Reduce fraud and other enterprise risks with internal audit procedures

In Protecting your firm’s assets from fraud, we discussed the importance of an effective internal control structure to reduce the risks of fraud, errors and irregularities. So what if your organization now has an effective internal control structure with the critical tone at the top, segregation of duties and an effective system of reviews, authorizations and approvals? Are you now fully protected from fraud risks? Are you protected from other enterprise risks to your law firm? Unfortunately, the answer is “no, fraud and enterprise risks still exist.” For example, fraud may occur due to the lack of compliance with well-designed control policies and procedures. 

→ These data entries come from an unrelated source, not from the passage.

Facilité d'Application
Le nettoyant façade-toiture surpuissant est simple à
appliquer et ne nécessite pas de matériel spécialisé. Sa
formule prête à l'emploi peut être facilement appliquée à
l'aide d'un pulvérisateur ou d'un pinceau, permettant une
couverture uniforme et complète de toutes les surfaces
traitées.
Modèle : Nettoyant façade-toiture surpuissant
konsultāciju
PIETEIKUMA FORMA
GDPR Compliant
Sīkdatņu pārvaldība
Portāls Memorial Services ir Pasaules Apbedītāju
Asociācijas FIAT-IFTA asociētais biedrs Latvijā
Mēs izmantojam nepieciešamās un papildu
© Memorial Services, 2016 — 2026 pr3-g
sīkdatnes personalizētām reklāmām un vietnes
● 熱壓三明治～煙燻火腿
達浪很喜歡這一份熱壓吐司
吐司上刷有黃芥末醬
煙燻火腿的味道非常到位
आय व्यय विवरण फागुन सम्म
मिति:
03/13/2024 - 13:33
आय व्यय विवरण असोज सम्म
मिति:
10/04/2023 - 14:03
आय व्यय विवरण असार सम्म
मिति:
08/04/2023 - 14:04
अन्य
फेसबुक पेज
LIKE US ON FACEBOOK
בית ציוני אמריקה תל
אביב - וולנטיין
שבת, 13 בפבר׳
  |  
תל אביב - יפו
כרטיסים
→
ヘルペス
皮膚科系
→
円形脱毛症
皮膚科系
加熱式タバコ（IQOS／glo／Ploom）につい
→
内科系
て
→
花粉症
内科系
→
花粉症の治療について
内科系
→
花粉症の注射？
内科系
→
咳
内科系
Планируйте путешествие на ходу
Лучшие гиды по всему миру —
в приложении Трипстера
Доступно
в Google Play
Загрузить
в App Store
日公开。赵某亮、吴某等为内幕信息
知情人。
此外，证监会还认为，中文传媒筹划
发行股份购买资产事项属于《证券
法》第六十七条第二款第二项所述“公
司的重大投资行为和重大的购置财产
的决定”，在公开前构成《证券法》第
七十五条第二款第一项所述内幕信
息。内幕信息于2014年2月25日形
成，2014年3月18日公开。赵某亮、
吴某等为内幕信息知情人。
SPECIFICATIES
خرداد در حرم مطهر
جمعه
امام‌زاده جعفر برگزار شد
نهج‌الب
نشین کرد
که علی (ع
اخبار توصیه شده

The “three lines of defense” model is a commonly accepted risk management framework used to manage risk and controls as follows:

• First line of defense: operational management
• Owns and manages risks; performs day-to-day risk management activity
• Second line of defense: oversight
• Finance, human resources, risk management and compliance functions; set direction, define policy and provide assurance
• Third line of defense: internal audit
• Provides assurance that the other lines of defense are functioning effectively

American Lawyer magazine noted in a March 2019 article that one of the largest law firms in the world inadvertently transferred millions of dollars in client funds to a fraudster. It is likely this large law firm has a rather effective overall internal control structure; however, diligent compliance may have been lacking. Similarly, an audit committee member of a public company recently noted a similar fraud instance where wire transfer instruction changes from a seemingly appropriate source were not properly verified. To further complicate the need for diligent compliance with all procedures, the individual noted that, upon investigation, the public company determined that their information systems had been breached and monitored for a year while the fraudsters waited for an ideal time to strike.

Along with fraud risks, every organization faces additional enterprise risks. For law firms some of those enterprise risks include compliance with laws and regulations, cybersecurity and data protection threats, conflicts and professional practice requirements, security procedures over client escrow accounts, and increasingly important operational risks to effectively plan and manage legal matters that are more closely monitored by client demands. Many of these additional enterprise risks fall outside the scope of typical financial controls; however, they are generally controlled through a series of policies and procedures, as part of the second line of defense.